Directive
Copy out the listing below word for word, starting with the line that contains "Rendered at 1654 by 1241 pixels." and going on through the line that contains "table_header Connection type", with both of those lines included.

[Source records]
--

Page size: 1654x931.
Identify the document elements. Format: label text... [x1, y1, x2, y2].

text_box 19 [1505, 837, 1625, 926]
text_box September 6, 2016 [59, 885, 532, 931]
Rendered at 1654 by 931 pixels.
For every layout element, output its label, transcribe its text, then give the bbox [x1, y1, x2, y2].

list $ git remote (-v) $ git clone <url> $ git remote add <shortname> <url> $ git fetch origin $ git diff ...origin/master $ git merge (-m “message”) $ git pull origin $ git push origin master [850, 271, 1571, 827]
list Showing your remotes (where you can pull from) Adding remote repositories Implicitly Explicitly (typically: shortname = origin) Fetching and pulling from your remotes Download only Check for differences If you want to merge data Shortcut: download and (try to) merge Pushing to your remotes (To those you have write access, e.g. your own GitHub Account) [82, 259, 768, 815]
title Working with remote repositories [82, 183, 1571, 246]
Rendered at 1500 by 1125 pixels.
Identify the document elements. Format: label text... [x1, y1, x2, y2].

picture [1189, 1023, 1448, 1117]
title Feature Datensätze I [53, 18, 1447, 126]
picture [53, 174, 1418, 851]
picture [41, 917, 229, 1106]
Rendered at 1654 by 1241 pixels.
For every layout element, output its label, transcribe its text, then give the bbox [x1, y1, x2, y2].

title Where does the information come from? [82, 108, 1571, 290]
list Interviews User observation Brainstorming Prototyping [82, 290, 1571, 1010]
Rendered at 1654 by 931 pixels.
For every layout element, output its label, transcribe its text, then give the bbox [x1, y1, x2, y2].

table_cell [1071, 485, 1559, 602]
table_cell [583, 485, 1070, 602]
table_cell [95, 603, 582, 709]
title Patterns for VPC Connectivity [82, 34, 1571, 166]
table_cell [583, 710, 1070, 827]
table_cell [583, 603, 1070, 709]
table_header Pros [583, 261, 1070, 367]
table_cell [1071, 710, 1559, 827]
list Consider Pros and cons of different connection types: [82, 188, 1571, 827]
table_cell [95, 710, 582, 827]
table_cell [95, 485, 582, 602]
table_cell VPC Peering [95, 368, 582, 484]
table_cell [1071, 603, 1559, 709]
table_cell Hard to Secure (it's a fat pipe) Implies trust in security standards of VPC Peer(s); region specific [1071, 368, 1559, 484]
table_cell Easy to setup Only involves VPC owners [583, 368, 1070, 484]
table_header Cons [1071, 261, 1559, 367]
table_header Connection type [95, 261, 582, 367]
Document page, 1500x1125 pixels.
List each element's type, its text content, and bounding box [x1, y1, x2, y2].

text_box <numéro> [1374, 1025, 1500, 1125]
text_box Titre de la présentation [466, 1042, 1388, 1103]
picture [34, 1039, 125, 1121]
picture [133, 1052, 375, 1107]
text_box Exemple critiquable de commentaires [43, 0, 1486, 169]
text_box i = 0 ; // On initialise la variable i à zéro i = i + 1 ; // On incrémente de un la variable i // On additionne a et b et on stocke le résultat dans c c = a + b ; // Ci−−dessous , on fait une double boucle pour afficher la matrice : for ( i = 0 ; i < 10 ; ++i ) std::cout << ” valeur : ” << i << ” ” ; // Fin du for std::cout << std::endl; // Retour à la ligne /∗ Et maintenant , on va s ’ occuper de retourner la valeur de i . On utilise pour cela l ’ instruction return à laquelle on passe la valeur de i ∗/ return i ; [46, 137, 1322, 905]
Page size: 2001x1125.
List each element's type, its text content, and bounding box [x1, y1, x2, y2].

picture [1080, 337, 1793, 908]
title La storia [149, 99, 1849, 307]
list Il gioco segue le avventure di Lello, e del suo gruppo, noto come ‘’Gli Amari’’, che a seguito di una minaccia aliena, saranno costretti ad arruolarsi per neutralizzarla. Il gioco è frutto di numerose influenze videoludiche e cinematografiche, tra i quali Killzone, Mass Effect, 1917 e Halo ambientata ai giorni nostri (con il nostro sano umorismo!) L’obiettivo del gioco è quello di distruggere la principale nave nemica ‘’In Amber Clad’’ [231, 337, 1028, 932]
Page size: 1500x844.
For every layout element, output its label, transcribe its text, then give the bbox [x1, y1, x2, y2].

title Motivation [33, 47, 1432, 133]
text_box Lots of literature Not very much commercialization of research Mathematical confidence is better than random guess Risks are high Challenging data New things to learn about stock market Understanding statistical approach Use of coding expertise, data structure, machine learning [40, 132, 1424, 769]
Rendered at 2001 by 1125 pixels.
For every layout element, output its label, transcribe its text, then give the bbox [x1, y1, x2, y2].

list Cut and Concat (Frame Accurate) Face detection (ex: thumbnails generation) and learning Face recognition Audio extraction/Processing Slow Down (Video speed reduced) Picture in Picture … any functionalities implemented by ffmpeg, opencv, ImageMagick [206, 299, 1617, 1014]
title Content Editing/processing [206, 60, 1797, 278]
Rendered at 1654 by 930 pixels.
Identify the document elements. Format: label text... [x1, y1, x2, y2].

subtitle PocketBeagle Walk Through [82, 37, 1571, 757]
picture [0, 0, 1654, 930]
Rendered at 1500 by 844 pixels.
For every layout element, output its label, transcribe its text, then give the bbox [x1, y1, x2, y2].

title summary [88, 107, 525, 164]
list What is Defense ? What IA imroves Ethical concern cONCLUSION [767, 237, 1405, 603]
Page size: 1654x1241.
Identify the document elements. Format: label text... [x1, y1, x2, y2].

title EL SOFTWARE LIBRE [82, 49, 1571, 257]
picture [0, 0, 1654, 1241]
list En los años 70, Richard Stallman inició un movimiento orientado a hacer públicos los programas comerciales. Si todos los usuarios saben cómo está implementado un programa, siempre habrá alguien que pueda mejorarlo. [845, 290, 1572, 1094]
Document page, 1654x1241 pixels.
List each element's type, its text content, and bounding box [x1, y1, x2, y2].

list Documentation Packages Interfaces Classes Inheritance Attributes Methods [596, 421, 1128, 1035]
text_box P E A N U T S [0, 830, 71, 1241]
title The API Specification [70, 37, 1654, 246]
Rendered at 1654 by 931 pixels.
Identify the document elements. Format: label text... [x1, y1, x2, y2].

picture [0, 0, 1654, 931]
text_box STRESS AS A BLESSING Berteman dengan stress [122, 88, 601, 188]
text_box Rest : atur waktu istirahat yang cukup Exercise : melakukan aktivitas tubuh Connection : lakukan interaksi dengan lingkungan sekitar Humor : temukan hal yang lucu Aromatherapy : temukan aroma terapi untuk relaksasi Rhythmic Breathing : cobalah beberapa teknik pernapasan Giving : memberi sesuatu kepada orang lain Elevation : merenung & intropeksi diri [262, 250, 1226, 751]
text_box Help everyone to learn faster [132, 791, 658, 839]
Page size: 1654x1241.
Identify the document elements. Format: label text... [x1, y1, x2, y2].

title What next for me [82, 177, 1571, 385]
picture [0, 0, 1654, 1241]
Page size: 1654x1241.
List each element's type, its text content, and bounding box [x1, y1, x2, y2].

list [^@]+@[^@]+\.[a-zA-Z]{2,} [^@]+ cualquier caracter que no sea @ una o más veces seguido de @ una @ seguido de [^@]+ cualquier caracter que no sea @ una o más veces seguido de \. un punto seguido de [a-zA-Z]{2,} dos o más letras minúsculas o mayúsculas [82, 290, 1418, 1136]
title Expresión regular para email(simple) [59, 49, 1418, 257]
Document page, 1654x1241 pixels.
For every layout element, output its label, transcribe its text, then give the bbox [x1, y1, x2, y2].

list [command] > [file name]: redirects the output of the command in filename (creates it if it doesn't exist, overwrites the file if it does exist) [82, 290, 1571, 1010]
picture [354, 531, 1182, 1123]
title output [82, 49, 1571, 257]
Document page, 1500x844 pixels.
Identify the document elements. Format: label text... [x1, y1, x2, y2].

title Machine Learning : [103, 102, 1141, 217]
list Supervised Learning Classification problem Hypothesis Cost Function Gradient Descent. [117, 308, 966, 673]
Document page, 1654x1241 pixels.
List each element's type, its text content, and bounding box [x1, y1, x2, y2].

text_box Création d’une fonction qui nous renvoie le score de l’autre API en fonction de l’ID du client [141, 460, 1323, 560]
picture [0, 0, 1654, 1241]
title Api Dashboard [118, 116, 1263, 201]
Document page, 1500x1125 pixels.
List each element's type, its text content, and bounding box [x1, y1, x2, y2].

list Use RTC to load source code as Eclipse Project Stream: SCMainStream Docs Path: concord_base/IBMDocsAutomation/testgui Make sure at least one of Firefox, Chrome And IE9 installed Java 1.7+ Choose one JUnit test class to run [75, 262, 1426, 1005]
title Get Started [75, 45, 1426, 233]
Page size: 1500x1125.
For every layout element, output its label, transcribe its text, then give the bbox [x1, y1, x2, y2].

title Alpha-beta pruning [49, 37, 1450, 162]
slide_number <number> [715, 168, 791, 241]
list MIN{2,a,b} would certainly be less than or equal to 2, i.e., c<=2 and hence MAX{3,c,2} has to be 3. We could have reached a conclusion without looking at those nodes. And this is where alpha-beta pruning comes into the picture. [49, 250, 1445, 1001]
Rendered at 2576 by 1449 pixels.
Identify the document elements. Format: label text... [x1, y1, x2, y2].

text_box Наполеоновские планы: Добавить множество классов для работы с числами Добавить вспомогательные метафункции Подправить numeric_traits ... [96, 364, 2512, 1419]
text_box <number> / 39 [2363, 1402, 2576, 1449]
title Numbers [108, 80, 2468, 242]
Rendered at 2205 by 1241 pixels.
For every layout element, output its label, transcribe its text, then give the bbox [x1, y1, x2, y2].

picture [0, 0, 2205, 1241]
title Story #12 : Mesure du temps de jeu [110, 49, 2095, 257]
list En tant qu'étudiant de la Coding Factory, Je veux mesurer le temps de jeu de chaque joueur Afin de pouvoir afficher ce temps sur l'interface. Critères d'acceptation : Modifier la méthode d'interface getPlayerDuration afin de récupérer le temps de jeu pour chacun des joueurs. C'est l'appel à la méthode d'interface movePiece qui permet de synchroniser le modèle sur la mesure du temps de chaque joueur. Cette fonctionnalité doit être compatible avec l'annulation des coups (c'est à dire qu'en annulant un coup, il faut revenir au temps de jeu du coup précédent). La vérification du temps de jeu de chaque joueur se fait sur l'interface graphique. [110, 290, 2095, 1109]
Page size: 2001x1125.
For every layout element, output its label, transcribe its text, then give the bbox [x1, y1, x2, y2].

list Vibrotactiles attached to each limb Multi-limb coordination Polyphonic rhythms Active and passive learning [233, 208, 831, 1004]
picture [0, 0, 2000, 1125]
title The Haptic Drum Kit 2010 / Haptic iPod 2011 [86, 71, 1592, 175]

--

Task solution
Rendered at 1654 by 1241 pixels.
For every layout element, output its label, transcribe its text, then give the bbox [x1, y1, x2, y2].

title Where does the information come from? [82, 108, 1571, 290]
list Interviews User observation Brainstorming Prototyping [82, 290, 1571, 1010]
Rendered at 1654 by 931 pixels.
For every layout element, output its label, transcribe its text, then give the bbox [x1, y1, x2, y2].

table_cell [1071, 485, 1559, 602]
table_cell [583, 485, 1070, 602]
table_cell [95, 603, 582, 709]
title Patterns for VPC Connectivity [82, 34, 1571, 166]
table_cell [583, 710, 1070, 827]
table_cell [583, 603, 1070, 709]
table_header Pros [583, 261, 1070, 367]
table_cell [1071, 710, 1559, 827]
list Consider Pros and cons of different connection types: [82, 188, 1571, 827]
table_cell [95, 710, 582, 827]
table_cell [95, 485, 582, 602]
table_cell VPC Peering [95, 368, 582, 484]
table_cell [1071, 603, 1559, 709]
table_cell Hard to Secure (it's a fat pipe) Implies trust in security standards of VPC Peer(s); region specific [1071, 368, 1559, 484]
table_cell Easy to setup Only involves VPC owners [583, 368, 1070, 484]
table_header Cons [1071, 261, 1559, 367]
table_header Connection type [95, 261, 582, 367]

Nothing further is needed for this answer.